The key to safe use is a two-step process. First determine if the growing environment might produce high-nitrate forage. If so, then sample and test the crop for nitrates, using the test results to guide safe feeding of the forage to livestock.
Weather conditions that stress plant growth – drought, hail, frost or low temperatures – often contribute to nitrate accumulation. Heavily manured soils, mineral imbalances, or excessive nitrogen fertilization also increase nitrate risk. When cover crops that are known to accumulate nitrates have been growing under any of these conditions, sample and test for nitrates before using them for forage.
Hail can create some highly variable conditions that make forage use decisions challenging, especially in fields initially planted to corn. The original crop may or may not have been destroyed. Fields may or may not have been replanted with a forage crop. And soil nitrogen may or may not be high enough to cause extra nitrate risks.
Special sampling methods. The methods used to sample forages for nitrates often need to differ from those used when testing forage quality. Sampling for forage quality seeks to represent the average of the entire lot of forage. With nitrates, though, it often is important to know the worst case scenario, or what is the highest concentration of nitrates that might be consumed by the animals.

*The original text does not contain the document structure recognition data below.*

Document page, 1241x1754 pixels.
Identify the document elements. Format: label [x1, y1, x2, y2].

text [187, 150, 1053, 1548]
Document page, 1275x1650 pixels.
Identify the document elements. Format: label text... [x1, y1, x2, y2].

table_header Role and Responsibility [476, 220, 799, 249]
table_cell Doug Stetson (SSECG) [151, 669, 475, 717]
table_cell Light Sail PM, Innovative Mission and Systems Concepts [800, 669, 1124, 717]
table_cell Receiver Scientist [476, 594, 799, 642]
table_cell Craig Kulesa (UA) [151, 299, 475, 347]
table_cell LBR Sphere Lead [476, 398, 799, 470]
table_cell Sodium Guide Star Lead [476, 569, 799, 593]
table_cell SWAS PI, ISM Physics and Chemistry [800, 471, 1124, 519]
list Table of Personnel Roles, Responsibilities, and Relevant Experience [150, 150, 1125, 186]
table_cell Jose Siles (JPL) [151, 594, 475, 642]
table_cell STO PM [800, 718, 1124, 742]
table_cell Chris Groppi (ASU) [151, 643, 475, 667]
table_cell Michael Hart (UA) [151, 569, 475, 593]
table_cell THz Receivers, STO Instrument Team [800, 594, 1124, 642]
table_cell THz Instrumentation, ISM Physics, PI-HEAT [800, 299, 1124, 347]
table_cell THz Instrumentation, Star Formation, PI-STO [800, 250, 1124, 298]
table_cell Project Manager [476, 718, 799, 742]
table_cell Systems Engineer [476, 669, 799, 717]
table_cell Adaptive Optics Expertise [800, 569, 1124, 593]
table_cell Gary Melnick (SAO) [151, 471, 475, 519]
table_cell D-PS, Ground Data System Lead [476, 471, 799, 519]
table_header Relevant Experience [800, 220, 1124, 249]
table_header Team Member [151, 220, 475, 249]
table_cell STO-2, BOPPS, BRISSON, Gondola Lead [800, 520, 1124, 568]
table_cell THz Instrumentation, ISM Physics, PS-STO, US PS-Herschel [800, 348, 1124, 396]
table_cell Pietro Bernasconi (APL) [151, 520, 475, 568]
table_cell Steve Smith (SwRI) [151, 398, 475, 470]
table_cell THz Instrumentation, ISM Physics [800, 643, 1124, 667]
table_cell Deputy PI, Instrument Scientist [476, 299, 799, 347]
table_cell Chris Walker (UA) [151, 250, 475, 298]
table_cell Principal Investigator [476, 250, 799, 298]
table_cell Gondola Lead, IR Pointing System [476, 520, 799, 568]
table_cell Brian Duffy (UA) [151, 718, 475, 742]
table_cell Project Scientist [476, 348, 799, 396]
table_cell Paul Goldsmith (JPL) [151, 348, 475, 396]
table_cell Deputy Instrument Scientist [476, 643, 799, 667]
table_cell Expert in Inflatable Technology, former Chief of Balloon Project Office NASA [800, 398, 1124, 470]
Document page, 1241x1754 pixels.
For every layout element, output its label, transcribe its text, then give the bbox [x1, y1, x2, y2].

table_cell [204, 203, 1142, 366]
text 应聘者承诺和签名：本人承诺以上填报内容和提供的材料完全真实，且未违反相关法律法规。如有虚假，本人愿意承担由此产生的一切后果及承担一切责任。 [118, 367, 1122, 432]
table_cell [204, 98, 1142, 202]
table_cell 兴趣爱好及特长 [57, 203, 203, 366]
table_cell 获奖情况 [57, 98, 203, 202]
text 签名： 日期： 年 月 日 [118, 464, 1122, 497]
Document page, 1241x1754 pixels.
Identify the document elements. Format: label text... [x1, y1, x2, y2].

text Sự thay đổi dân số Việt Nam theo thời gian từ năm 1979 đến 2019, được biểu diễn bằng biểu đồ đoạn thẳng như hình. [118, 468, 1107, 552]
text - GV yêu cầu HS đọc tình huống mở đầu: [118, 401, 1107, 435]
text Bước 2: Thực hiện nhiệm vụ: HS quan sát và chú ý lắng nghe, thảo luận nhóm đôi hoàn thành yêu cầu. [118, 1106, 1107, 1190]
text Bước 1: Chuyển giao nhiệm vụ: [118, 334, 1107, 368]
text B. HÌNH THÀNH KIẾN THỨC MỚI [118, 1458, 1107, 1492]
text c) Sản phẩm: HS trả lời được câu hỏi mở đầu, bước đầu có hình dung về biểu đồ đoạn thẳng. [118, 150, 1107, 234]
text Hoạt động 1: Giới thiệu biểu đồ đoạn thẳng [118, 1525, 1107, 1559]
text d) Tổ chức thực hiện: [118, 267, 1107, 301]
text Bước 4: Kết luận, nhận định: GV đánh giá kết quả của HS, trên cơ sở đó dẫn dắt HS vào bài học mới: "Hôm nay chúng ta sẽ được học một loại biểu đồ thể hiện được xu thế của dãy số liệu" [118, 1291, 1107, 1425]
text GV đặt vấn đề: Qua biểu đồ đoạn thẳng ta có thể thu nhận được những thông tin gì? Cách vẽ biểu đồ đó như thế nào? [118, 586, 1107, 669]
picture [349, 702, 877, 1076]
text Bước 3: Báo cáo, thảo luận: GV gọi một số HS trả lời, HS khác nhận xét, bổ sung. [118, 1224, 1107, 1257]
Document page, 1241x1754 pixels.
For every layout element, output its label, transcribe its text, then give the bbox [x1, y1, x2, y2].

For example, some fields have sites that are more droughty than other areas. Hay harvested from these sites might be expected to contain more nitrates due to drought stress. Samples could be collected just from this hay and tested. Other samples might be collected from the remainder of the hay. If the stressed hay contains potentially risky nitrate levels, it can be separated from the rest of the hay and fed in ways that reduce the risk, such as combining it with a much lower nitrate containing feed to reduce the overall concentration of nitrates in the diet. Numerous other methods to safely feed high-nitrate forages can be found on-line at http://www.ianrpubs.unl.edu/sendIt/g1779.pdf.
Collecting useful samples from fields that will be grazed can be challenging because of selective grazing by the animals. This is especially true when several species or a cocktail mix has been planted. Separate samples could be collected to represent the expected diet as well as the most risky diet. For example, in a corn field previously damaged severely by hail there may be well-eared stalks, barren stalks, regrowth tillers from damaged stalks, various weeds, and whatever might have been sown as a cover/forage crop after the hail. This diverse mixture might provide excellent nutrition as livestock select their diet but if, in that process of selection, the animals pick out the one type of plant material with an excessive nitrate concentration, losses could occur.
To determine if such a risk exists, it might be necessary to collect separate samples from many different plant species, plant parts, or areas of the field. This can be temporarily labor intensive and somewhat expensive but the loss of just one animal usually is much more costly.
Each of these samples will be very subjective, however, and biased according to the sampler’s ability to select the appropriate plants and plant parts. When interpreting the results of the laboratory analysis for nitrate content in these samples and making decisions about the safety of grazing, use extra caution to protect from sampling errors.
Bottom line. Cover crops usually can be very useful and safely fed as forages. However, individual situations can develop risks of nitrate poisoning. Recognize the risks and take proper precautions to avoid livestock losses while using valuable forage from cover crops.